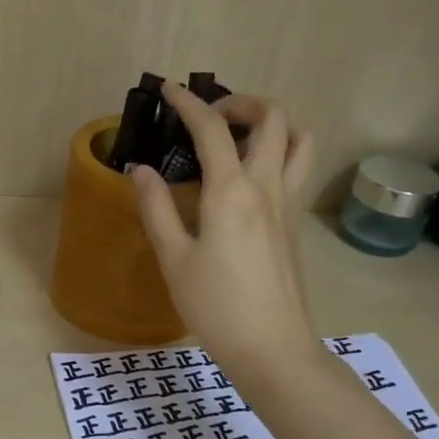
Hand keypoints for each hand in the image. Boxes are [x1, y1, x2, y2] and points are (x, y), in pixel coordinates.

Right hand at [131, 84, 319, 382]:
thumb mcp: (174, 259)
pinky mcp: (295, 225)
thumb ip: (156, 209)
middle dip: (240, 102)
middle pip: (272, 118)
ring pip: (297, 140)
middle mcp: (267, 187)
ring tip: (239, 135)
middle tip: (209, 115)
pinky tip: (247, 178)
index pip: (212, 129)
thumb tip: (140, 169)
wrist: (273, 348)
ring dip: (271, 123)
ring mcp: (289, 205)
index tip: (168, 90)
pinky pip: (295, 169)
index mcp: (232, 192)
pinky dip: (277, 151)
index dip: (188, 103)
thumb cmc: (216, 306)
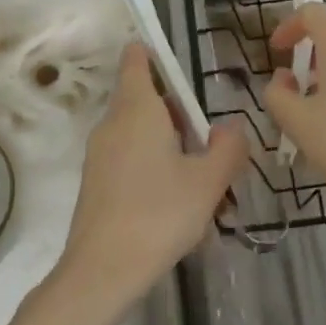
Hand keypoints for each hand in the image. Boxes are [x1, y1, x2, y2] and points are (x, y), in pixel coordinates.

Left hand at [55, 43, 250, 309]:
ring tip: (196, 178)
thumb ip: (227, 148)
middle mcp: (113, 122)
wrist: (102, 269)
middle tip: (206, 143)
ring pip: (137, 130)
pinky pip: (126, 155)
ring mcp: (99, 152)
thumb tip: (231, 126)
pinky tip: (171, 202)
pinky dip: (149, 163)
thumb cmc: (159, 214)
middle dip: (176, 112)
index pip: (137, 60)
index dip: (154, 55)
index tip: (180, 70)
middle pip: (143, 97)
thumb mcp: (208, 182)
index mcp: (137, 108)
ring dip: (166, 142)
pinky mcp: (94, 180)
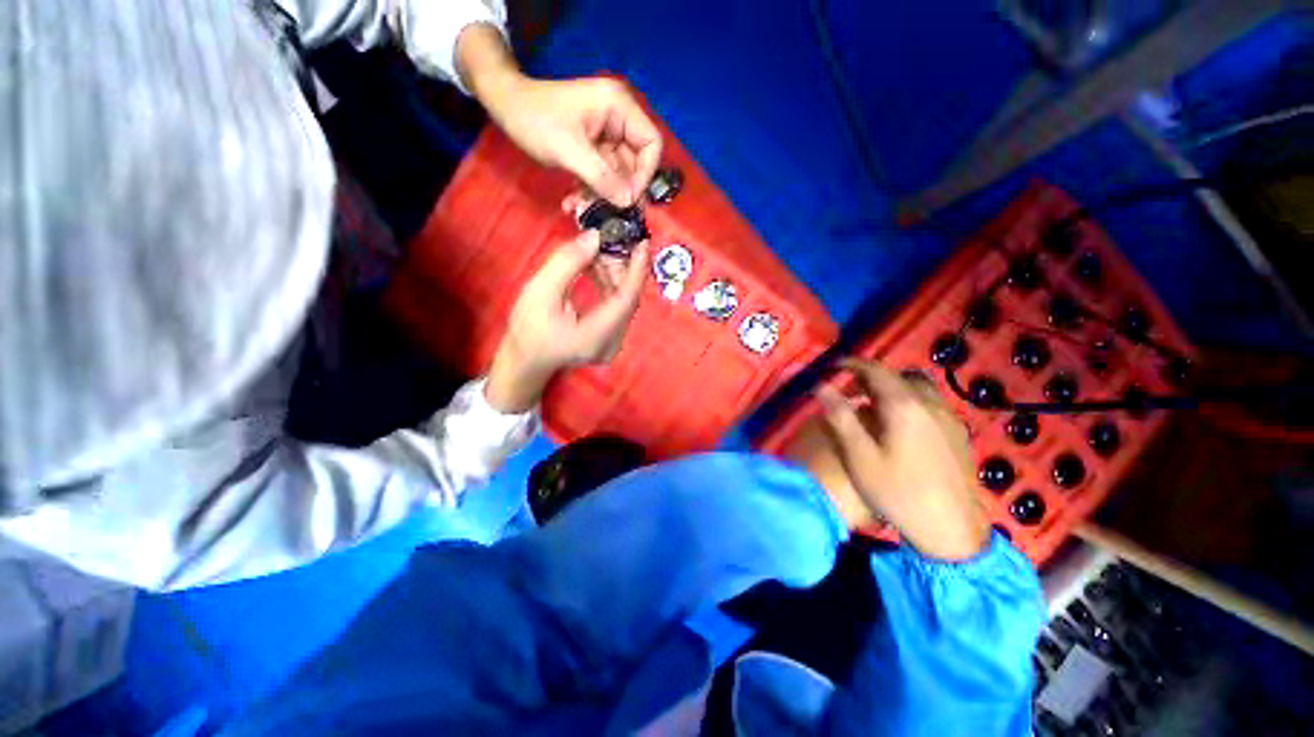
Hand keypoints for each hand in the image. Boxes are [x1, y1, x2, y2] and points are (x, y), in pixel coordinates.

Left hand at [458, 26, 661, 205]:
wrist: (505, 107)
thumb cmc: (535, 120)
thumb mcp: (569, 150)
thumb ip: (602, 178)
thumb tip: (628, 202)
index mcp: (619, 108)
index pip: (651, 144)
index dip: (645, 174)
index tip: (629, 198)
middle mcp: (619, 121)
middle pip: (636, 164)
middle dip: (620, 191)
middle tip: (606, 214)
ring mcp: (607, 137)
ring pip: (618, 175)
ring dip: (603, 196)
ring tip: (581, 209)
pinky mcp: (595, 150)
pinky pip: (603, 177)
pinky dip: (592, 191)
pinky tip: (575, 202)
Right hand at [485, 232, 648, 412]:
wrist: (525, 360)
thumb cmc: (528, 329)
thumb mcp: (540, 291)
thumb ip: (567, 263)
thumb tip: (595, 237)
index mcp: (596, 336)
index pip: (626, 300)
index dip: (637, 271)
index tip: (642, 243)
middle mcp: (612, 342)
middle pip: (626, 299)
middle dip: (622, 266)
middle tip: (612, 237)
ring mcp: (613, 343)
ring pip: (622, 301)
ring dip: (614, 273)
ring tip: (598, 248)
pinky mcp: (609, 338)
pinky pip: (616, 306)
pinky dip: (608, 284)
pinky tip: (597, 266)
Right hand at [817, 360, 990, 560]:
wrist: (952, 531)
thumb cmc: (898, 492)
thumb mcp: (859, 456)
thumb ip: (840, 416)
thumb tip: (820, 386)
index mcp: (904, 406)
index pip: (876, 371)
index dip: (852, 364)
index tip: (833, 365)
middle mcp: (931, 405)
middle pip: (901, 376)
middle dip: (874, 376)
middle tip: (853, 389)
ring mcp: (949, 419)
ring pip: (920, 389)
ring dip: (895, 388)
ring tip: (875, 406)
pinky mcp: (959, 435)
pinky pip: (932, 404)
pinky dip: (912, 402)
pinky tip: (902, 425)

= = = =

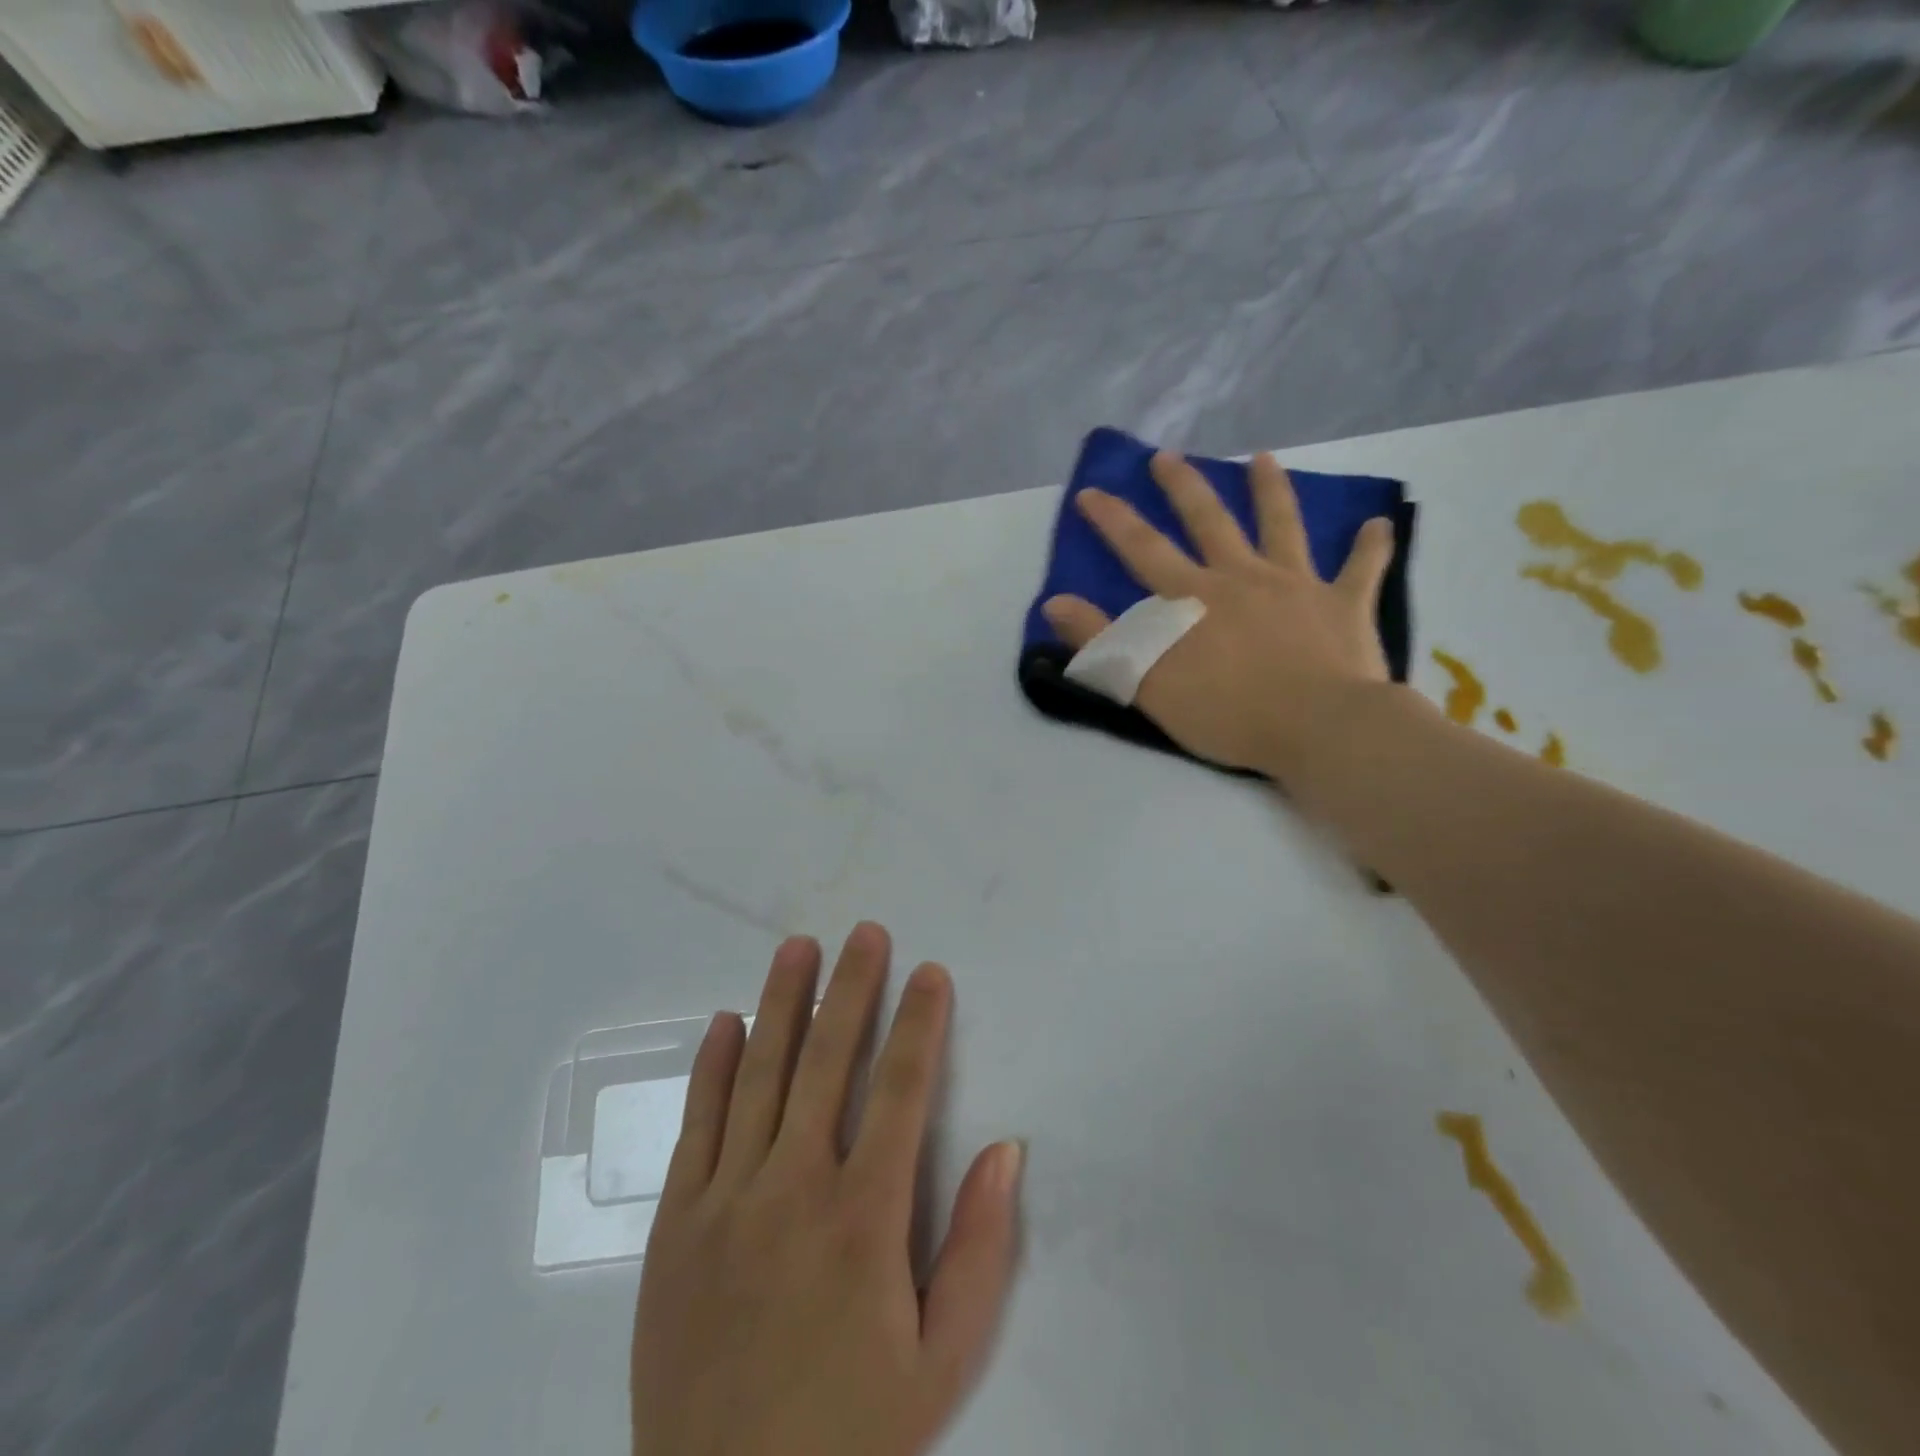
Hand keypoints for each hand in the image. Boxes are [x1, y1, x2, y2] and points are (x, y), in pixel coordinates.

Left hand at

= = = =

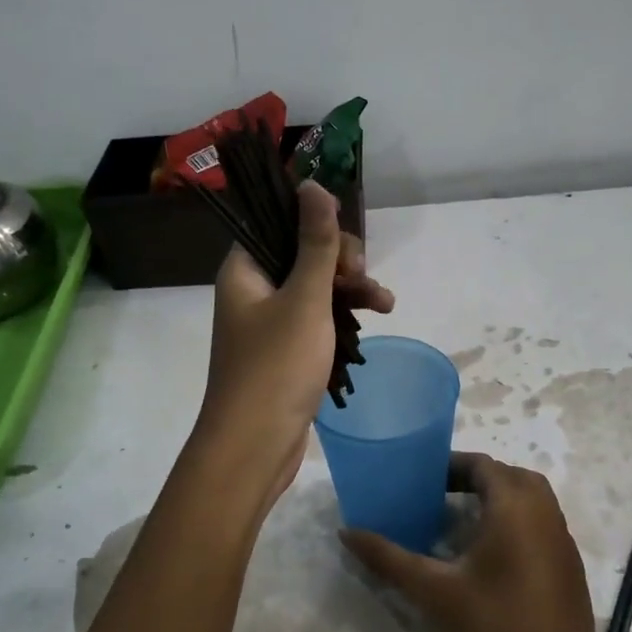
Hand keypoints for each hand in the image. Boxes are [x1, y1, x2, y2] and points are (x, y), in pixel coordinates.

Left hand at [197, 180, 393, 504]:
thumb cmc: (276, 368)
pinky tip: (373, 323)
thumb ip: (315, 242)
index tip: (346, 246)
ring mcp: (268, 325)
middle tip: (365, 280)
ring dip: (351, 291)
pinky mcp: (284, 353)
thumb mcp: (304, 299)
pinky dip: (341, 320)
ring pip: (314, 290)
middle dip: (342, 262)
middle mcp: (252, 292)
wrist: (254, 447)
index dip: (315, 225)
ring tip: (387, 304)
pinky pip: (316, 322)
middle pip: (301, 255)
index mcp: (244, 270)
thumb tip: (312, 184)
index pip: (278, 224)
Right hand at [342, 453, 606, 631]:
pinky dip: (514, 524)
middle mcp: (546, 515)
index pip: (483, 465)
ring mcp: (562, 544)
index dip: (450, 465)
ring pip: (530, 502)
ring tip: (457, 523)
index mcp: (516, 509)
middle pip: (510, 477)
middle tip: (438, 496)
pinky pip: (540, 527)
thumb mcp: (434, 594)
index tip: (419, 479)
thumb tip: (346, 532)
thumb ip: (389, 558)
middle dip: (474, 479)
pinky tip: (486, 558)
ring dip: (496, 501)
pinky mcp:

= = = =

## EXERCISE GOAL
Note which lines carry the word "Left" in the material, then copy each of them.

## RESULT BELOW
Left hand at [55, 43, 250, 309]:
Left hand at [458, 26, 661, 205]:
Left hand at
Left hand at [197, 180, 393, 504]:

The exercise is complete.